Both Reggie and Azriel are the sorts of authority figures that Golding wrote about in “Lord of the Flies”, a deeply pessimistic novel about human nature written in 1954 that reflected the dark mood of the period. Like the boys in “Lord of the Flies”, those in “The Dying Light” eventually square off against each other. While not on a desert island, they are denizens of an underground world that relies on force to keep order, a form of social control that can easily turn into ritualized violence.
I was also reminded of Stephen King’s novels that frequently describe children up against supernatural forces that requires fearlessness and heroism to defeat. Georgie has become the prophet of impending doom from a monster that has been killing the children of Ruritania for no apparent reason except its own unfathomable evil. Given that the novel is set in 1940, the children’s fears are in keeping with the times.

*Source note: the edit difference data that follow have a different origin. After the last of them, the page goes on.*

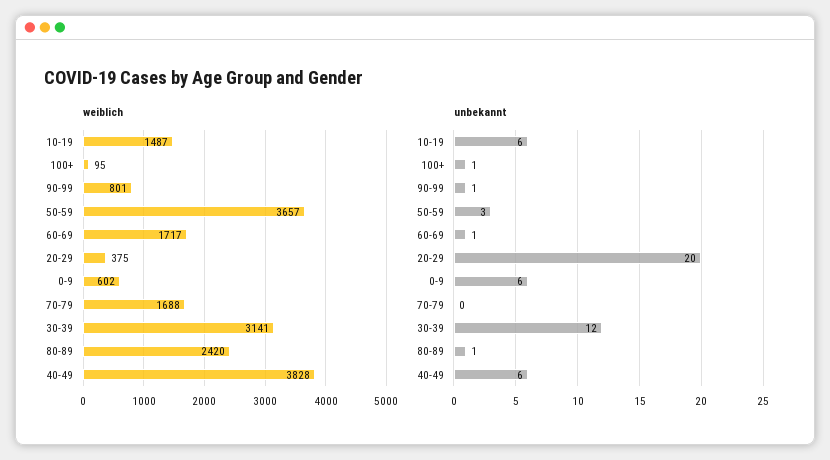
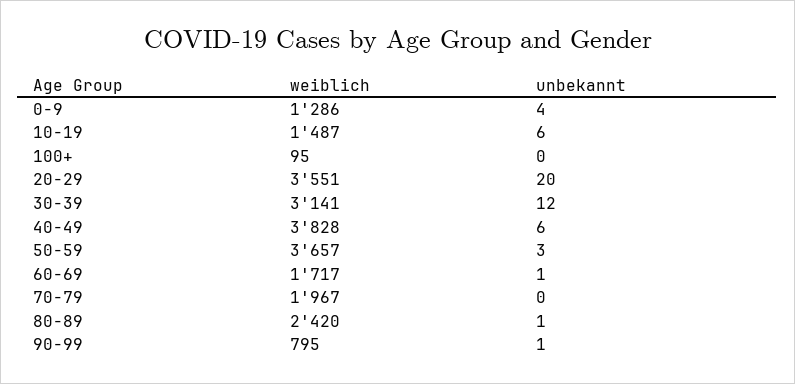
  {
    "weiblich": {
      "10-19": 1487,
      "100+": 95,
-     "90-99": 801,
+     "90-99": 795,
      "50-59": 3657,
      "60-69": 1717,
-     "20-29": 375,
+     "20-29": 3551,
-     "0-9": 602,
+     "0-9": 1286,
-     "70-79": 1688,
+     "70-79": 1967,
      "30-39": 3141,
      "80-89": 2420,
      "40-49": 3828
    },
    "unbekannt": {
      "10-19": 6,
-     "100+": 1,
+     "100+": 0,
      "90-99": 1,
      "50-59": 3,
      "60-69": 1,
      "20-29": 20,
-     "0-9": 6,
+     "0-9": 4,
      "70-79": 0,
      "30-39": 12,
      "80-89": 1,
      "40-49": 6
    }
  }

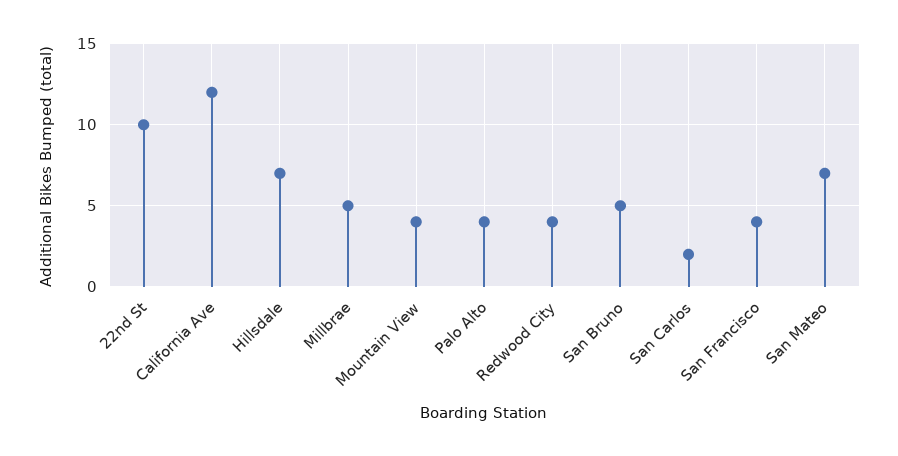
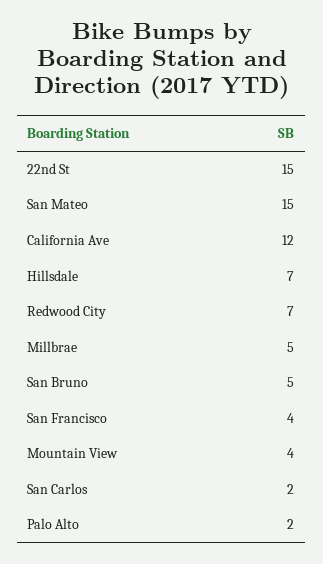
  {
-   "22nd St": 10,
+   "22nd St": 15,
    "California Ave": 12,
    "Hillsdale": 7,
    "Millbrae": 5,
    "Mountain View": 4,
-   "Palo Alto": 4,
+   "Palo Alto": 2,
-   "Redwood City": 4,
+   "Redwood City": 7,
    "San Bruno": 5,
    "San Carlos": 2,
    "San Francisco": 4,
-   "San Mateo": 7
+   "San Mateo": 15
  }

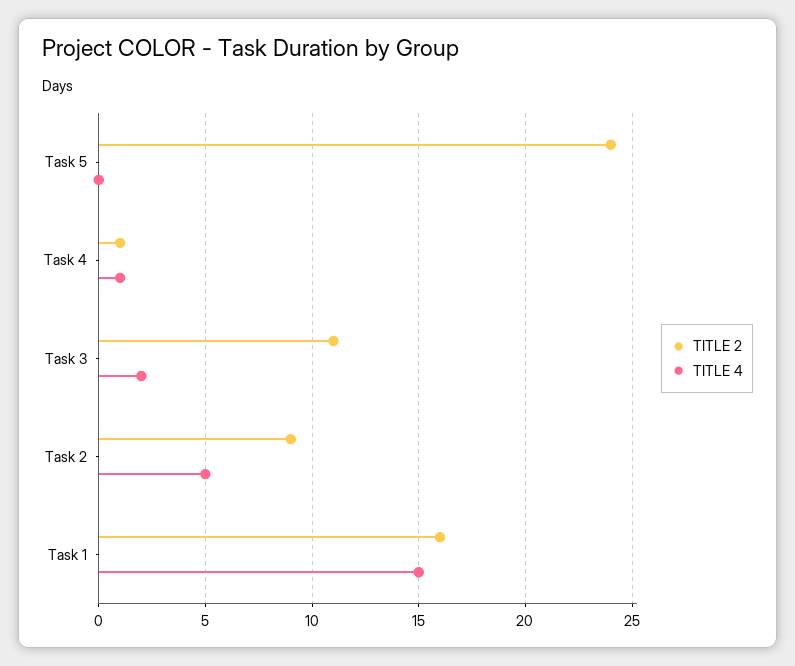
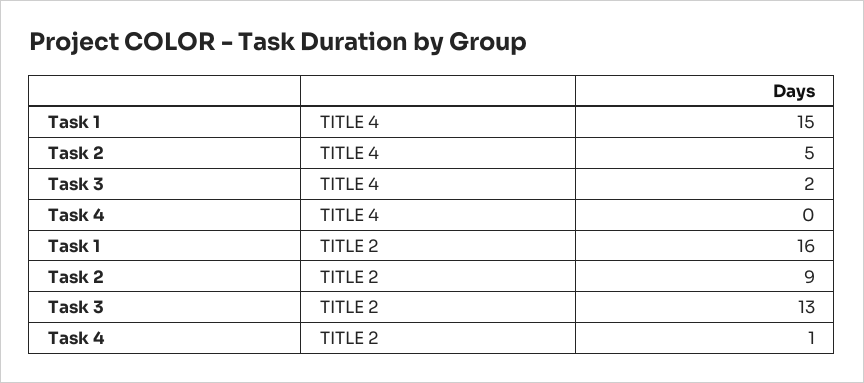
  {
    "TITLE 2": {
-     "Task 5": 24,
      "Task 4": 1,
-     "Task 3": 11,
+     "Task 3": 13,
      "Task 2": 9,
      "Task 1": 16
    },
    "TITLE 4": {
-     "Task 5": 0,
-     "Task 4": 1,
+     "Task 4": 0,
      "Task 3": 2,
      "Task 2": 5,
      "Task 1": 15
    }
  }

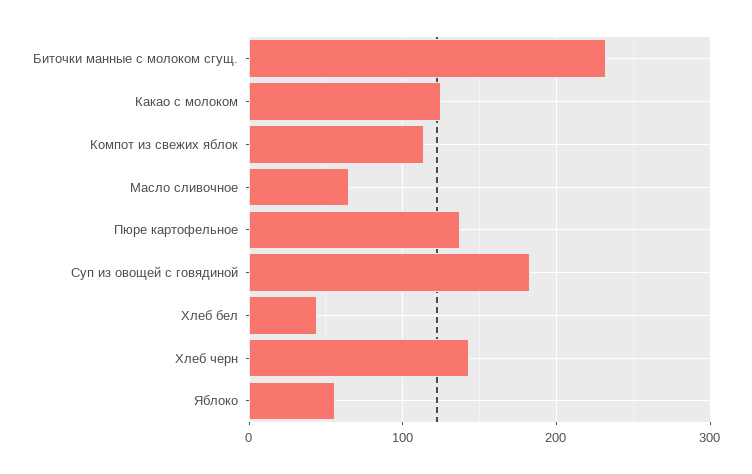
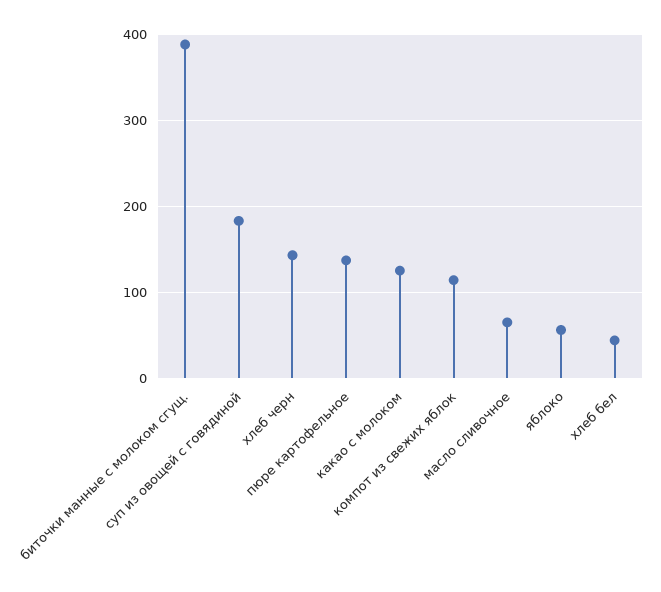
  {
-   "Биточки манные с молоком сгущ.": 230,
+   "Биточки манные с молоком сгущ.": 390,
    "Какао с молоком": 130,
    "Компот из свежих яблок": 110,
    "Масло сливочное": 70,
    "Пюре картофельное": 140,
    "Суп из овощей с говядиной": 180,
    "Хлеб бел": 40,
    "Хлеб черн": 140,
    "Яблоко": 60
  }

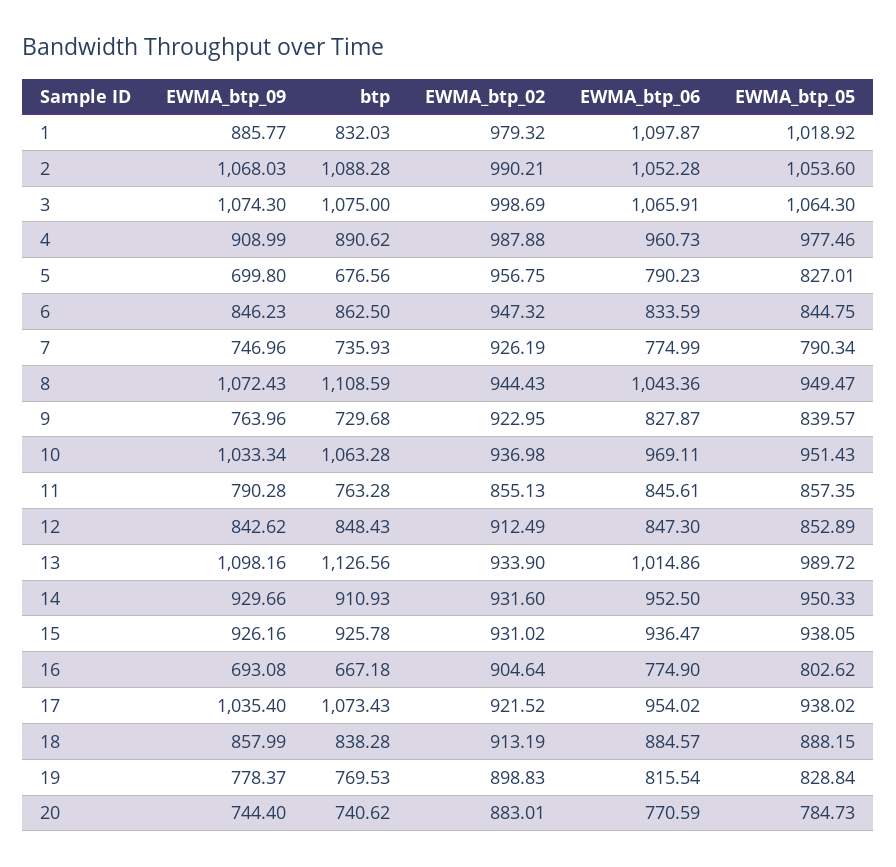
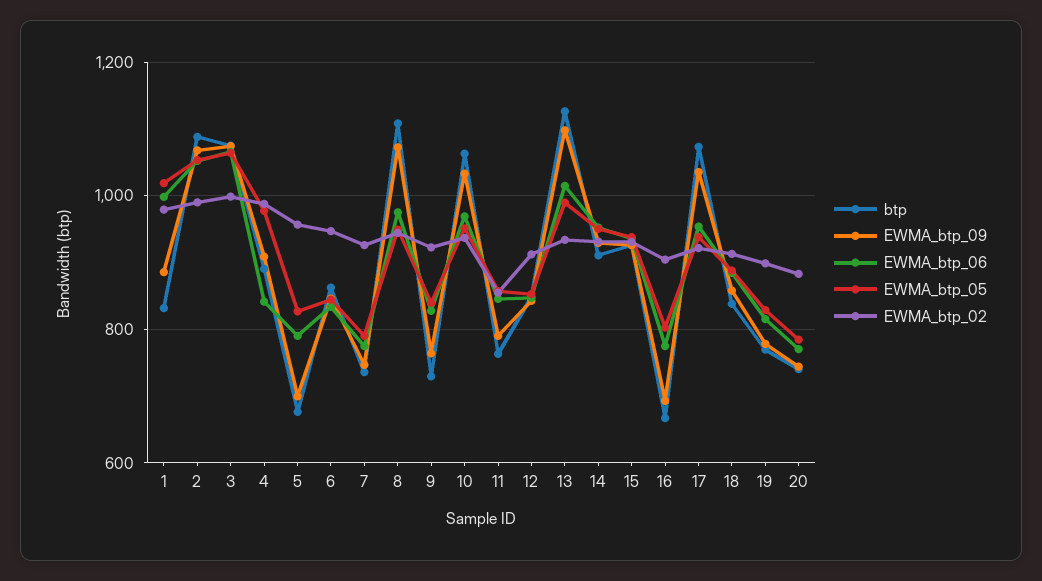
  {
    "EWMA_btp_09": {
      "1": 885.77,
      "2": 1068.03,
      "3": 1074.3,
      "4": 908.99,
      "5": 699.8,
      "6": 846.23,
      "7": 746.96,
      "8": 1072.43,
      "9": 763.96,
      "10": 1033.34,
      "11": 790.28,
      "12": 842.62,
      "13": 1098.16,
      "14": 929.66,
      "15": 926.16,
      "16": 693.08,
      "17": 1035.4,
      "18": 857.99,
      "19": 778.37,
      "20": 744.4
    },
    "btp": {
      "1": 832.03,
      "2": 1088.28,
      "3": 1075,
      "4": 890.62,
      "5": 676.56,
      "6": 862.5,
      "7": 735.93,
      "8": 1108.59,
      "9": 729.68,
      "10": 1063.28,
      "11": 763.28,
      "12": 848.43,
      "13": 1126.56,
      "14": 910.93,
      "15": 925.78,
      "16": 667.18,
      "17": 1073.43,
      "18": 838.28,
      "19": 769.53,
      "20": 740.62
    },
    "EWMA_btp_02": {
      "1": 979.32,
      "2": 990.21,
      "3": 998.69,
      "4": 987.88,
      "5": 956.75,
      "6": 947.32,
      "7": 926.19,
      "8": 944.43,
      "9": 922.95,
      "10": 936.98,
      "11": 855.13,
      "12": 912.49,
      "13": 933.9,
      "14": 931.6,
      "15": 931.02,
      "16": 904.64,
      "17": 921.52,
      "18": 913.19,
      "19": 898.83,
      "20": 883.01
    },
    "EWMA_btp_06": {
-     "1": 1097.87,
+     "1": 1000,
      "2": 1052.28,
      "3": 1065.91,
-     "4": 960.73,
+     "4": 840,
      "5": 790.23,
      "6": 833.59,
      "7": 774.99,
-     "8": 1043.36,
+     "8": 980,
      "9": 827.87,
      "10": 969.11,
      "11": 845.61,
      "12": 847.3,
      "13": 1014.86,
      "14": 952.5,
      "15": 936.47,
      "16": 774.9,
      "17": 954.02,
      "18": 884.57,
      "19": 815.54,
      "20": 770.59
    },
    "EWMA_btp_05": {
      "1": 1018.92,
      "2": 1053.6,
      "3": 1064.3,
      "4": 977.46,
      "5": 827.01,
      "6": 844.75,
      "7": 790.34,
      "8": 949.47,
      "9": 839.57,
      "10": 951.43,
      "11": 857.35,
      "12": 852.89,
      "13": 989.72,
      "14": 950.33,
      "15": 938.05,
      "16": 802.62,
      "17": 938.02,
      "18": 888.15,
      "19": 828.84,
      "20": 784.73
    }
  }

On an ancillary note, I would say that New Yorkers would get additional pleasure from this dark tale since our subway system has the same history of mysterious abandoned stations, all of which have been paved over for years. I recommend a look at “NYC’s Most Insane Abandoned Subway Stations” to get an idea of what our own Ruritania might have looked like. I also recommend a documentary titled “Dark Days” about the encampment of homeless people in the Amtrak tunnels that I reviewed in 2000:
Against insurmountable odds, a 21 year old Englishman named Marc Singer descended into the cavernous train tunnels beneath the Amtrak station in midtown Manhattan five years ago with a 16 mm camera. His goal: to make a documentary about the homeless people who had taken shelter in these lower depths. He is a Maxim Gorky for our era. Trying to avoid the inhumane city-sponsored shelters that had become a scandal in the press, they constructed “homes” made of scavenged building materials and filled them with the amenities of middle-class life, including pets and television sets (electrical power was tapped from lines in the tunnel.)
Not only did these fearsome people living in fearsome conditions open their lives up to the novice film-maker, they provided the crew, learning as they went along, much as he did. A profile on Singer in the NY Times reveals the kind of creativity that went into the production. “When they needed a dolly, they built one using an old grocery cart and an abandoned stretch of rail. They ran cable underground, hooked up to whatever power source they could find, and for lighting used hand-held floodlights mounted on metal crosses. He gave a dozen of the homeless — three of whom died before the film could be released — part ownership in the film, so they stand to profit if it makes money.”
Despite the fact that most of these people survived by panhandling on the street, not a single piece of equipment was stolen. Furthermore, since Singer–not knowing any better–utilized an old-fashioned 16 mm camera rather than the modern digital video camera, the documentary has a more burnished and professional quality than one would expect. It succeeds not only as social commentary but as art.